7. Stock Option Repricing Program. On March 18, 2022 (the "Repricing Date"), the Compensation Committee of the Company unanimously approved a one-time repricing of certain stock options (the "Repricing") outstanding under the Company's 2016 Stock Incentive Plan and 2019 Equity Incentive Plan that had an exercise price above $8.82 per share (the "Underwater Stock Options"). As a result of the Repricing, the exercise price of the Underwater Stock Options was set to $8.82 per share, which was the closing sale price of the Company's Common Stock as listed on the NYSE American exchange on March 18, 2022, and which price represented the per share fair market value (the "FMV") on the Repricing Date.
8. Pursuant to the Repricing, the exercise price was reduced for 405,560 Underwater Stock Options held by Mr. Levinsohn, For each of Mr. Levinsohn's stock option grants, reporting guidance suggests this should be reported as two transactions to reflect the lowering of the exercise price to $8.82, whereby the Underwater Stock Options are disposed and the Repriced option are acquired.
9. The option was originally granted on April 10, 2019. On January 8, 2021, our Board approved an amendment to the option award grant, such that the stock options vests one-third on the first anniversary of the grant date, with the balance vesting, on a monthly basis, over a two-year period.
10. The option was originally granted on June 11, 2019. The shares of the Company's Common Stock underlying the options vest one-third on June 11, 2020, with the balance vesting monthly over the next 24 months.
11. The option was originally granted on September 16, 2019. On January 8, 2021. The Company's Board approved an amendment to the option award grant, which eliminated the revenue vesting conditions, therefore, the award continues to vest solely on the time vesting condition, with one-third of the award vesting as of August 26, 2020, with the balance vesting monthly for each month of continuous service.
12. The option was originally granted on February 18, 2021. As of December 31, 2021, the shares of the Company's Common Stock underlying the options were to vest one-third upon the grant date, one-third to vest on August 26, 2021, with the remaining one-third vesting on August 26, 2022.
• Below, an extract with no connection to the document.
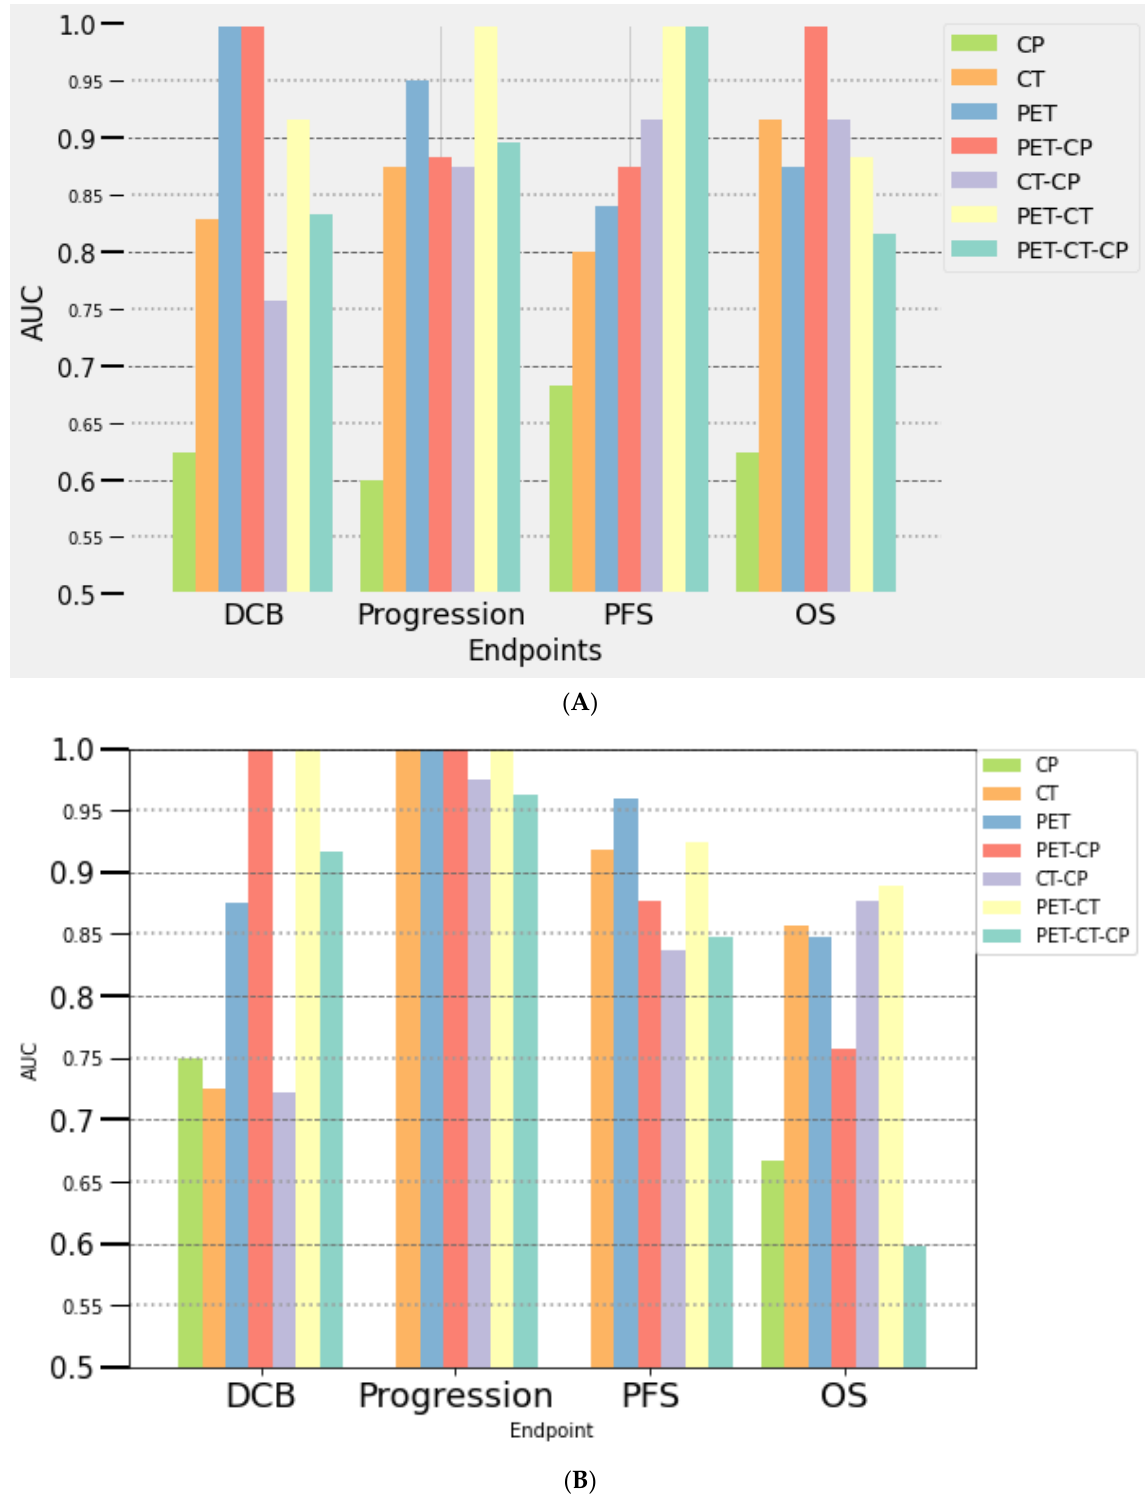
Figure 2. Performances of seven multi-parametric models for the prediction of outcome using clinical data (CP) and radiomics features derived from PET and CT at baseline ( A ) and at month 2 ( B ) in the testing dataset.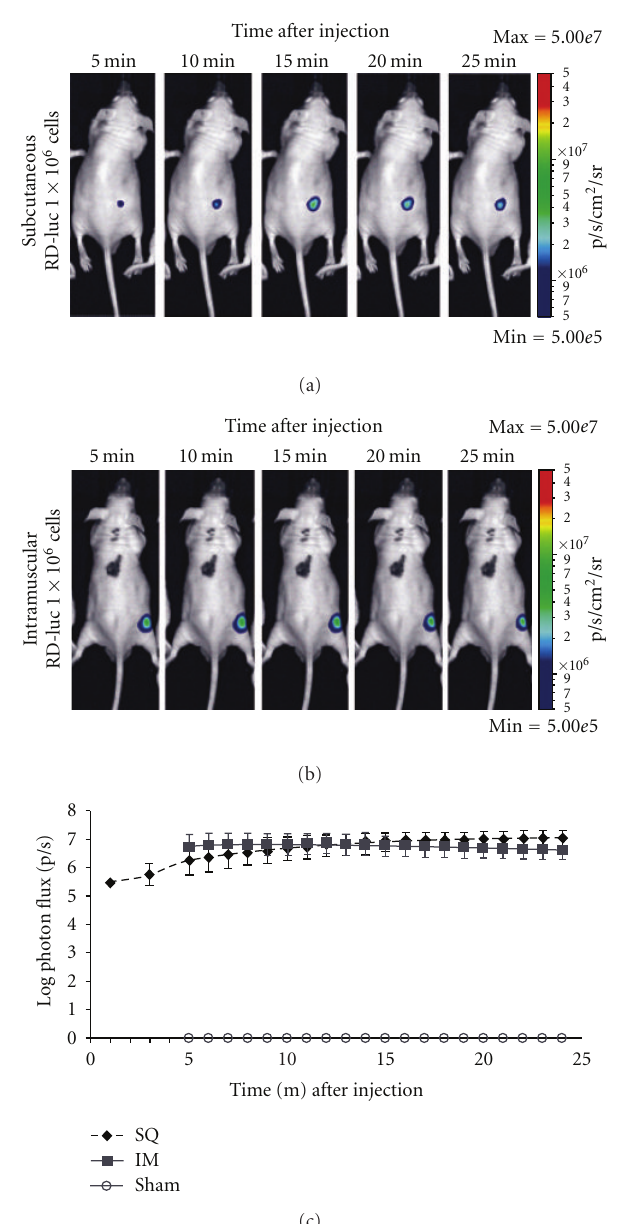
Figure 1: Luciferin uptake and signal stabilization. Biolumines- cence imaging was used to verify tumor placement three hours after (a) subcutaneous or (b) intramuscular inoculation of RD-luc cells. Imaging was initiated one-minute following a single, 150mg/kg I.P. bolus of d-luciferin mice, and photon flux data was collected in successive one minute intervals. (c) Average log-photon flux ± 1SD of n = 4 mice demonstrating a detectable signal within 1 minute following luciferin injection and was stable for a period ranging from 10 to 24 minutes after-injection. No signal was detected in animals injected with cell-free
13. The option was originally granted on February 18, 2021. The shares of the Company's Common Stock underlying the options vest upon certain performance conditions, including achievement of certain stock targets.
/s/ Ross Levinsohn 05/25/2022
** Signature of Reporting Person Date
Reminder: Report on a separate line for each class of securities beneficially owned directly or indirectly.
* If the form is filed by more than one reporting person, see Instruction 4 (b)(v).
** Intentional misstatements or omissions of facts constitute Federal Criminal Violations See 18 U.S.C. 1001 and 15 U.S.C. 78ff(a).
Note: File three copies of this Form, one of which must be manually signed. If space is insufficient, see Instruction 6 for procedure.
Persons who respond to the collection of information contained in this form are not required to respond unless the form displays a currently valid OMB Number.